We see few patches contributing against the detection. This also makes sense since nothing in the image obscures the target and makes it less likely to see a person. The one blue patch here might correspond to an extended arm and the absence of it could weaken the overall impression of a person for the model.
There are all kinds of refinements we could implement here.
For example, the superpixels can be chosen in a more sophisticated mode. A better way could be a clustering of image elements, where the replacement value is the average color of their neighboring superpixels.
We can also define more than one replacement value for each superpixel. This gives a better characterization what the “absence” of a pixel would look like.
Different scales for the image and superpixel also play a role. You can experiment with these values within the limits of your available processing power.
We only looked at a case where the model gets the detection right, both with regards to the position and the type of the object. Cases where the model makes one or both errors can potentially tell us more about its “assumptions” and “preconceptions”. The example image here shows a misclassification as giraffe. The correct prediction is, in fact, out of scope for the model. Nevertheless, the patches contributing to the detection correspond to the elongated head and neck part of the kangaroo.
Another limitation here is the explanation of false negatives: We could modify the scoring procedure to look for a target that is only very weakly predicted. But to determine what input the model would need to see for a hit, we’d have to add information to the image. Say, a person is not detected because the head is obscured. To check if the occlusion is the problem, we’d have to placea head into the image in the expected position. Not only is this more difficult to implement, the space of possible imputations is also much larger for a given missed detection.

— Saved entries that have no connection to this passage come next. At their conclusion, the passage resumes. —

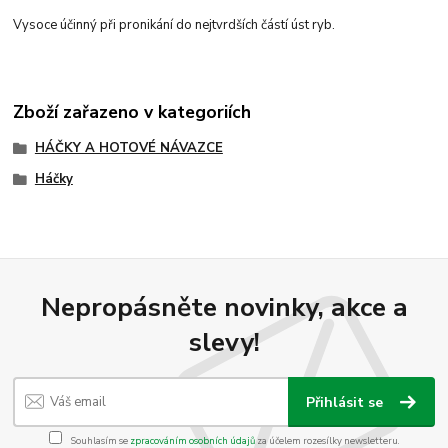
Vysoce účinný při pronikání do nejtvrdších částí úst ryb.
Zboží zařazeno v kategoriích
HÁČKY A HOTOVÉ NÁVAZCE
Háčky
Nepropásněte novinky, akce a
slevy!
Přihlásit se
Souhlasím se
zpracováním osobních údajů
za účelem rozesílky newsletteru.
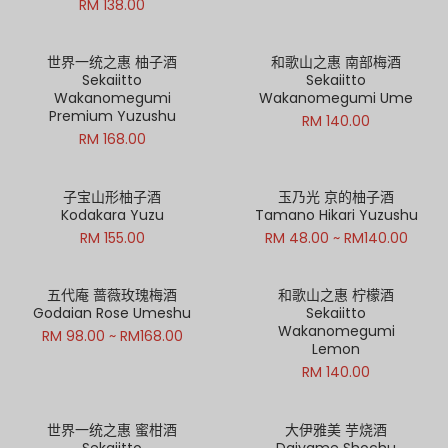
RM 138.00
世界一统之惠 柚子酒
和歌山之惠 南部梅酒
Sekaiitto
Sekaiitto
Wakanomegumi
Wakanomegumi Ume
Premium Yuzushu
RM 140.00
RM 168.00
子宝山形柚子酒
玉乃光 京的柚子酒
Kodakara Yuzu
Tamano Hikari Yuzushu
RM 155.00
RM 48.00 ~ RM140.00
五代庵 蔷薇玫瑰梅酒
和歌山之惠 柠檬酒
Godaian Rose Umeshu
Sekaiitto
Wakanomegumi
RM 98.00 ~ RM168.00
Lemon
RM 140.00
世界一统之惠 蜜柑酒
大伊雅美 芋烧酒
Sekaiitto
Daiyame Shochu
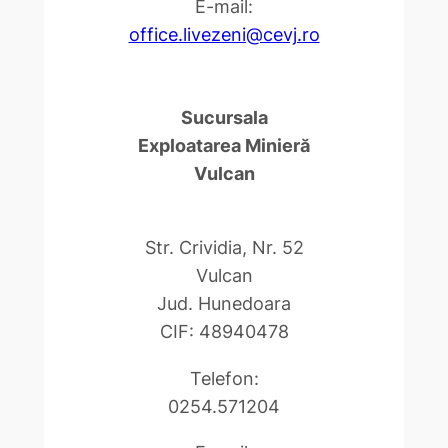
E-mail:
office.livezeni@cevj.ro
Sucursala
Exploatarea Minieră
Vulcan
Str. Crividia, Nr. 52
Vulcan
Jud. Hunedoara
CIF: 48940478
Telefon:
0254.571204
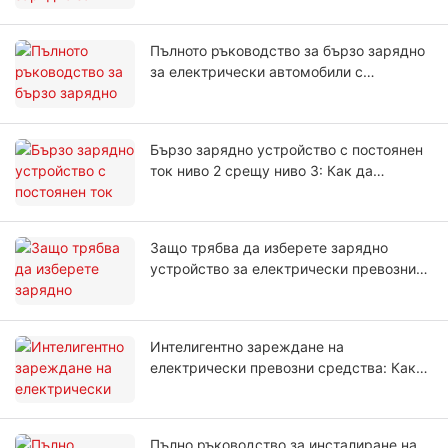
Пълното ръководство за бързо зарядно
за електрически автомобили с
постоянен ток
Бързо зарядно устройство с постоянен
ток ниво 2 срещу ниво 3: Как да
изберем
Защо трябва да изберете зарядно
устройство за електрически превозни
средства с висока мощност
Интелигентно зареждане на
електрически превозни средства: Как
работи динамичното балансиране на
натоварването?
Пълно ръководство за инсталиране на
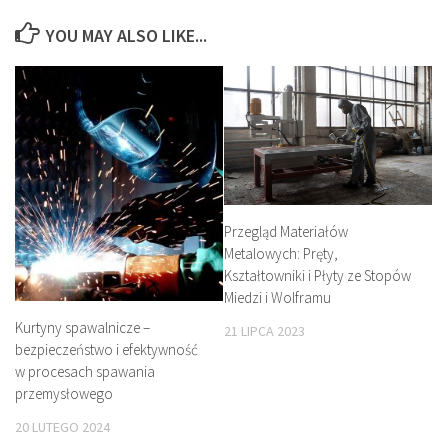
YOU MAY ALSO LIKE...
Przegląd Materiałów
Metalowych: Pręty,
Kształtowniki i Płyty ze Stopów
Miedzi i Wolframu
Kurtyny spawalnicze –
21 LIPCA 2023
bezpieczeństwo i efektywność
w procesach spawania
przemysłowego
20 LUTEGO 2024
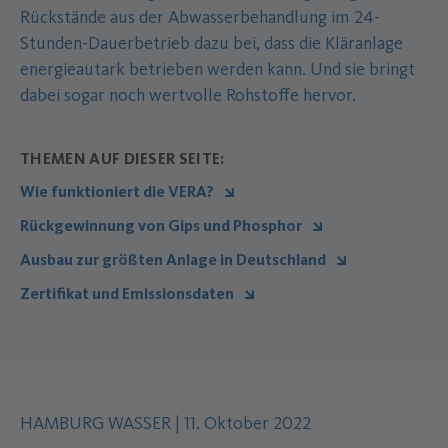
Rückstände aus der Abwasserbehandlung im 24-
Stunden-Dauerbetrieb dazu bei, dass die Kläranlage
energieautark betrieben werden kann. Und sie bringt
dabei sogar noch wertvolle Rohstoffe hervor.
THEMEN AUF DIESER SEITE:
Wie funktioniert die VERA?
Rückgewinnung von Gips und Phosphor
Ausbau zur größten Anlage in Deutschland
Zertifikat und Emissionsdaten
Autor des Inhalts:
.
Datum der Veröffentlichung:
.
HAMBURG WASSER
|
11. Oktober 2022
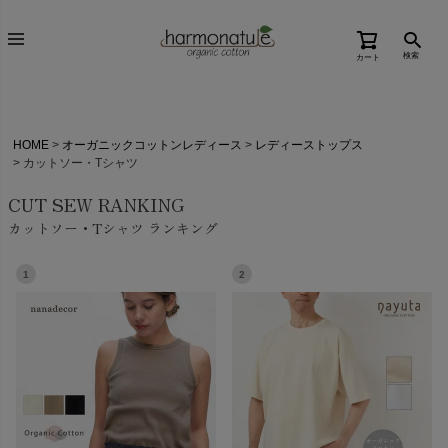
検索
カート
HOME
オーガニックコットンレディース
レディーストップス
カットソー・Tシャツ
CUT SEW RANKING
カットソー・Tシャツ ランキング
1
2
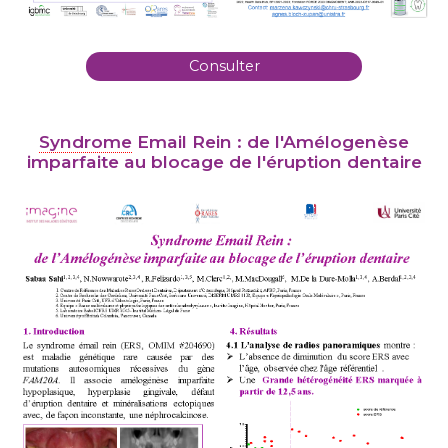
Consulter
Syndrome
Email Rein : de l'Amélogenèse
imparfaite au blocage de l'éruption dentaire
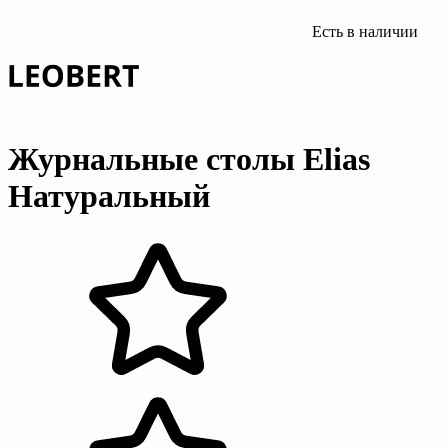
Есть в наличии
Журнальные столы Elias
Натуральный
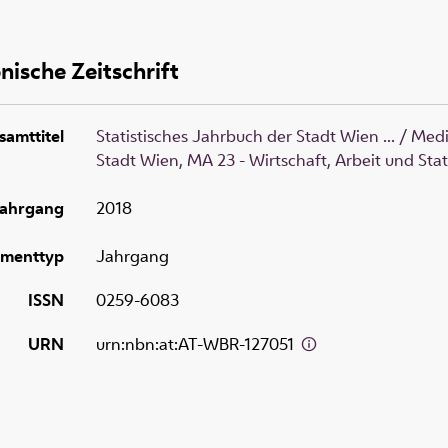
nische Zeitschrift
samttitel
Statistisches Jahrbuch der Stadt Wien ... / Me
Stadt Wien, MA 23 - Wirtschaft, Arbeit und Stat
ahrgang
2018
menttyp
Jahrgang
ISSN
0259-6083
URN
urn:nbn:at:AT-WBR-127051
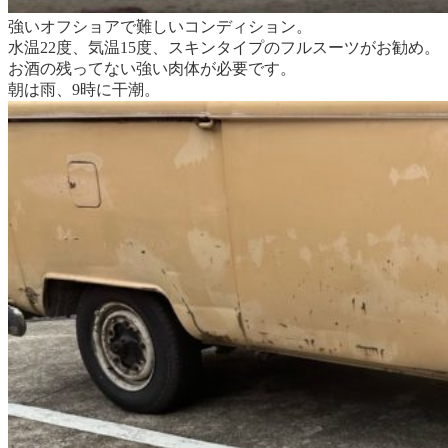
強いオフショアで難しいコンディション。
水温22度、気温15度、スキンタイプのフルスーツがお勧め。
お酒の残ってない強い肉体が必要です。
朝は雨、9時に干潮。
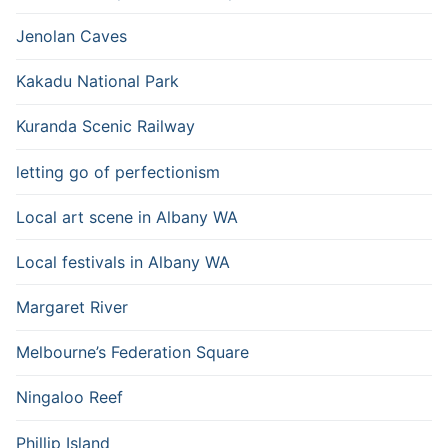
Jenolan Caves
Kakadu National Park
Kuranda Scenic Railway
letting go of perfectionism
Local art scene in Albany WA
Local festivals in Albany WA
Margaret River
Melbourne’s Federation Square
Ningaloo Reef
Phillip Island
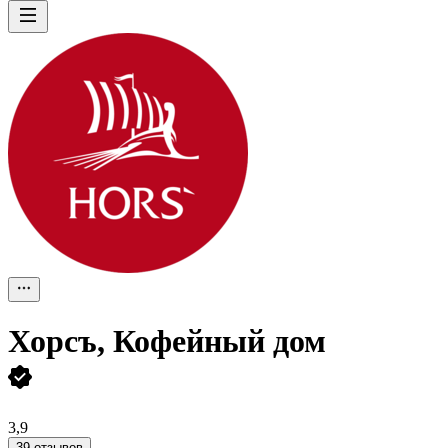
Хорсъ, Кофейный дом
3,9
39 отзывов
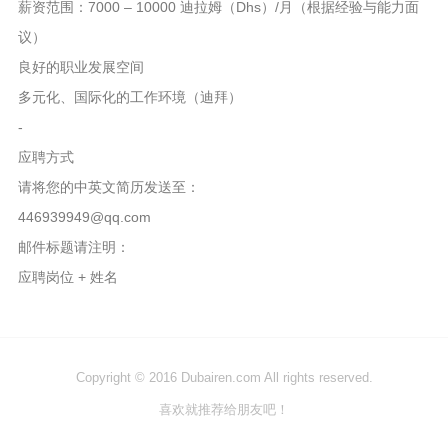
薪资范围：7000 – 10000 迪拉姆（Dhs）/月（根据经验与能力面
议）
良好的职业发展空间
多元化、国际化的工作环境（迪拜）
-
应聘方式
请将您的中英文简历发送至：
446939949@qq.com
邮件标题请注明：
应聘岗位 + 姓名
Copyright © 2016 Dubairen.com All rights reserved.
喜欢就推荐给朋友吧！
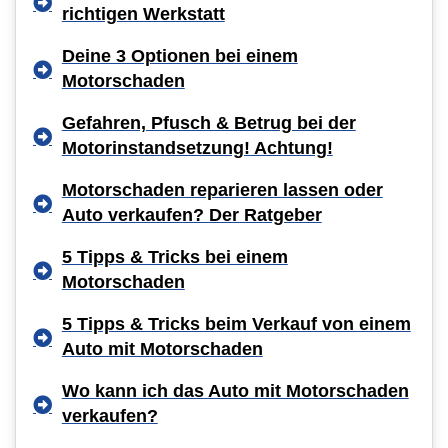
richtigen Werkstatt
Deine 3 Optionen bei einem
Motorschaden
Gefahren, Pfusch & Betrug bei der
Motorinstandsetzung! Achtung!
Motorschaden reparieren lassen oder
Auto verkaufen? Der Ratgeber
5 Tipps & Tricks bei einem
Motorschaden
5 Tipps & Tricks beim Verkauf von einem
Auto mit Motorschaden
Wo kann ich das Auto mit Motorschaden
verkaufen?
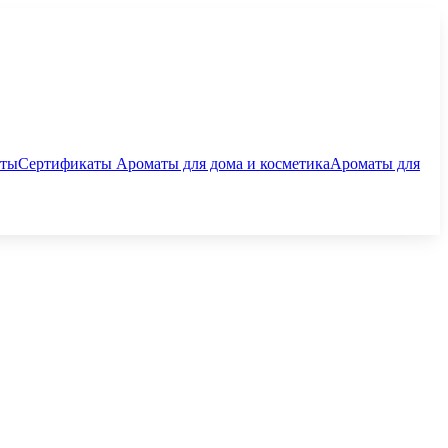
аты
Сертификаты
Ароматы для дома и косметика
Ароматы для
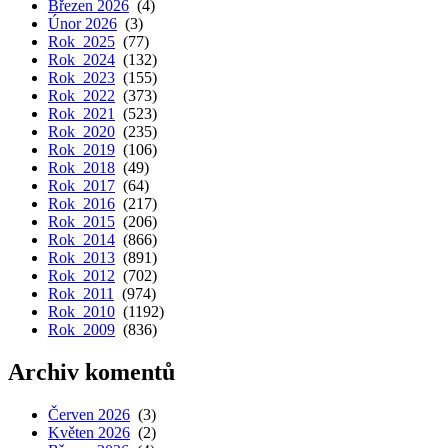
Březen 2026
(4)
Únor 2026
(3)
Rok 2025
(77)
Rok 2024
(132)
Rok 2023
(155)
Rok 2022
(373)
Rok 2021
(523)
Rok 2020
(235)
Rok 2019
(106)
Rok 2018
(49)
Rok 2017
(64)
Rok 2016
(217)
Rok 2015
(206)
Rok 2014
(866)
Rok 2013
(891)
Rok 2012
(702)
Rok 2011
(974)
Rok 2010
(1192)
Rok 2009
(836)
Archiv komentů
Červen 2026
(3)
Květen 2026
(2)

XAI tools currently don’t natively support the task of object detection. Therefore, we had to adapt the input and output of a detection model to fit a generic explainer. After successfully connecting all components together we have been able to inspect a single target. We could also determine which part of the image contributes to the detection. The model seems to correctly focus on areas of the image which have a relation to the target. However, we see a bias in the ‘people’ class towards the upper body and head. This means detecting people from some angles or partially visible persons might be more difficult for the model. On a case-by-case basis, we have gained some valuable insight into the model decision process through explainable object detection and maybe also some more trust into its detections.